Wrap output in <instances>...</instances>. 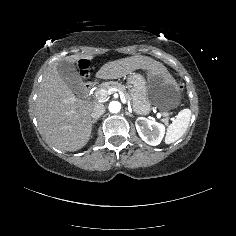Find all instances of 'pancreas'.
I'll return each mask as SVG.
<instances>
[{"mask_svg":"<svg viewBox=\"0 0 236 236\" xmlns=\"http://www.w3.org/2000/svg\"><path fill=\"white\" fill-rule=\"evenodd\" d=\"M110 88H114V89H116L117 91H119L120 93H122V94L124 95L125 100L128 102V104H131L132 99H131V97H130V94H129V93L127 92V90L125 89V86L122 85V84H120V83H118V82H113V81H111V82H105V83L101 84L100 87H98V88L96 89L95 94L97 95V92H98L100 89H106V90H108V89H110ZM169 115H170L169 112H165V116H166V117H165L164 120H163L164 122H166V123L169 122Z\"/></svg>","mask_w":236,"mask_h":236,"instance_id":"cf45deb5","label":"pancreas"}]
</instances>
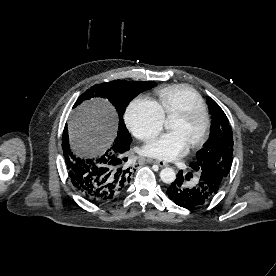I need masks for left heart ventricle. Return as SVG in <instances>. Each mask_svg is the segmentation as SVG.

=======

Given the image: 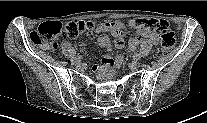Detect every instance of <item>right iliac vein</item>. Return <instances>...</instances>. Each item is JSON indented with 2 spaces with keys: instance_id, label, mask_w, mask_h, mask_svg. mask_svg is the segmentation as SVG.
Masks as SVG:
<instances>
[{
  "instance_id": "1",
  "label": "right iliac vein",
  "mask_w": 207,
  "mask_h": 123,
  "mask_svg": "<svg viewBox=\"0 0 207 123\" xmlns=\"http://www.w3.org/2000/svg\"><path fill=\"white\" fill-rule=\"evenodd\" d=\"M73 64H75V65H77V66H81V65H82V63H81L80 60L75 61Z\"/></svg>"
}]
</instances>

=======

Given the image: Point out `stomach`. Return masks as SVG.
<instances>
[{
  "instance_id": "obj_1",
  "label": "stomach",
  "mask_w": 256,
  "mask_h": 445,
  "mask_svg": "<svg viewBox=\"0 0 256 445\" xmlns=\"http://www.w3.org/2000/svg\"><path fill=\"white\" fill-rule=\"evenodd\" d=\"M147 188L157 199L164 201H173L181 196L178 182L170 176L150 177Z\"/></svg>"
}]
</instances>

=======

How many lines in the items above contain the string "stomach"? Case counts. Reply with the number only.

2